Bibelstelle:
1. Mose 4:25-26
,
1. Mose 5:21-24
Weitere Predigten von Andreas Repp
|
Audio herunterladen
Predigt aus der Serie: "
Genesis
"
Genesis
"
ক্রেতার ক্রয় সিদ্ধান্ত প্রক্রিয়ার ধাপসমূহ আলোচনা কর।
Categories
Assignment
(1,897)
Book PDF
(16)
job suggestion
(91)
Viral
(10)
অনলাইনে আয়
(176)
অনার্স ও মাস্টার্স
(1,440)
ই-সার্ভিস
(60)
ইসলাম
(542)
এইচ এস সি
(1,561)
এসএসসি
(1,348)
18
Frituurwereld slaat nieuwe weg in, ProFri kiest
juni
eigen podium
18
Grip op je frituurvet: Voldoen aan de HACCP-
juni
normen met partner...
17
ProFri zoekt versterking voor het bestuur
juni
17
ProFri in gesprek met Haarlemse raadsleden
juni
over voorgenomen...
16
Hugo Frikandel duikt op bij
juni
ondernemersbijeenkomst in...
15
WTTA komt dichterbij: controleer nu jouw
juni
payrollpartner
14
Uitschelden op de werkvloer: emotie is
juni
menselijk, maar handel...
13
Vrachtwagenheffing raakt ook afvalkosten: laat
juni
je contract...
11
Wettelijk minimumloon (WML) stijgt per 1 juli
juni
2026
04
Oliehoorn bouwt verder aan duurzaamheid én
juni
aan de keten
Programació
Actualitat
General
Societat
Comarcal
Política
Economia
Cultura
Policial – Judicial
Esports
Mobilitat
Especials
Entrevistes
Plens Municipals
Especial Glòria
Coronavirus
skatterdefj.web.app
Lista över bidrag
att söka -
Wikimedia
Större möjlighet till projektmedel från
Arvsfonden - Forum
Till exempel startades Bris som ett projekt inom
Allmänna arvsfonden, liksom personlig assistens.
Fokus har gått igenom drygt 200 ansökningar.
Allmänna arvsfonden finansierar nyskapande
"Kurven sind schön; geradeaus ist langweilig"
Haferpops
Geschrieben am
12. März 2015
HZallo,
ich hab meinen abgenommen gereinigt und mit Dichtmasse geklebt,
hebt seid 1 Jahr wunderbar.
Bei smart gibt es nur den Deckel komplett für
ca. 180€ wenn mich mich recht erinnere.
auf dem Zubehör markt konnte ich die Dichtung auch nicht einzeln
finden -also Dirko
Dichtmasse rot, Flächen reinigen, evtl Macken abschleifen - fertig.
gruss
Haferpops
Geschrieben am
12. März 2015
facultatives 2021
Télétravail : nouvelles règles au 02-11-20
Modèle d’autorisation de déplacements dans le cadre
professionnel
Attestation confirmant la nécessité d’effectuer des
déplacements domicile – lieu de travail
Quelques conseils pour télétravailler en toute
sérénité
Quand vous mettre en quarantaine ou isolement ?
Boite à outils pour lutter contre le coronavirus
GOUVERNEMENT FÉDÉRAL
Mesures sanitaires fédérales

————

● **Your goal**:
Would you restate each of the entries word for word?

● **Answer for the task**:
Bibelstelle:
1. Mose 4:25-26
,
1. Mose 5:21-24
Weitere Predigten von Andreas Repp
|
Audio herunterladen
Predigt aus der Serie: "
Genesis
"
Genesis
"
ক্রেতার ক্রয় সিদ্ধান্ত প্রক্রিয়ার ধাপসমূহ আলোচনা কর।
Categories
Assignment
(1,897)
Book PDF
(16)
job suggestion
(91)
Viral
(10)
অনলাইনে আয়
(176)
অনার্স ও মাস্টার্স
(1,440)
ই-সার্ভিস
(60)
ইসলাম
(542)
এইচ এস সি
(1,561)
এসএসসি
(1,348)
18
Frituurwereld slaat nieuwe weg in, ProFri kiest
juni
eigen podium
18
Grip op je frituurvet: Voldoen aan de HACCP-
juni
normen met partner...
17
ProFri zoekt versterking voor het bestuur
juni
17
ProFri in gesprek met Haarlemse raadsleden
juni
over voorgenomen...
16
Hugo Frikandel duikt op bij
juni
ondernemersbijeenkomst in...
15
WTTA komt dichterbij: controleer nu jouw
juni
payrollpartner
14
Uitschelden op de werkvloer: emotie is
juni
menselijk, maar handel...
13
Vrachtwagenheffing raakt ook afvalkosten: laat
juni
je contract...
11
Wettelijk minimumloon (WML) stijgt per 1 juli
juni
2026
04
Oliehoorn bouwt verder aan duurzaamheid én
juni
aan de keten
Programació
Actualitat
General
Societat
Comarcal
Política
Economia
Cultura
Policial – Judicial
Esports
Mobilitat
Especials
Entrevistes
Plens Municipals
Especial Glòria
Coronavirus
skatterdefj.web.app
Lista över bidrag
att söka -
Wikimedia
Större möjlighet till projektmedel från
Arvsfonden - Forum
Till exempel startades Bris som ett projekt inom
Allmänna arvsfonden, liksom personlig assistens.
Fokus har gått igenom drygt 200 ansökningar.
Allmänna arvsfonden finansierar nyskapande
"Kurven sind schön; geradeaus ist langweilig"
Haferpops
Geschrieben am
12. März 2015
HZallo,
ich hab meinen abgenommen gereinigt und mit Dichtmasse geklebt,
hebt seid 1 Jahr wunderbar.
Bei smart gibt es nur den Deckel komplett für
ca. 180€ wenn mich mich recht erinnere.
auf dem Zubehör markt konnte ich die Dichtung auch nicht einzeln
finden -also Dirko
Dichtmasse rot, Flächen reinigen, evtl Macken abschleifen - fertig.
gruss
Haferpops
Geschrieben am
12. März 2015
facultatives 2021
Télétravail : nouvelles règles au 02-11-20
Modèle d’autorisation de déplacements dans le cadre
professionnel
Attestation confirmant la nécessité d’effectuer des
déplacements domicile – lieu de travail
Quelques conseils pour télétravailler en toute
sérénité
Quand vous mettre en quarantaine ou isolement ?
Boite à outils pour lutter contre le coronavirus
GOUVERNEMENT FÉDÉRAL
Mesures sanitaires fédérales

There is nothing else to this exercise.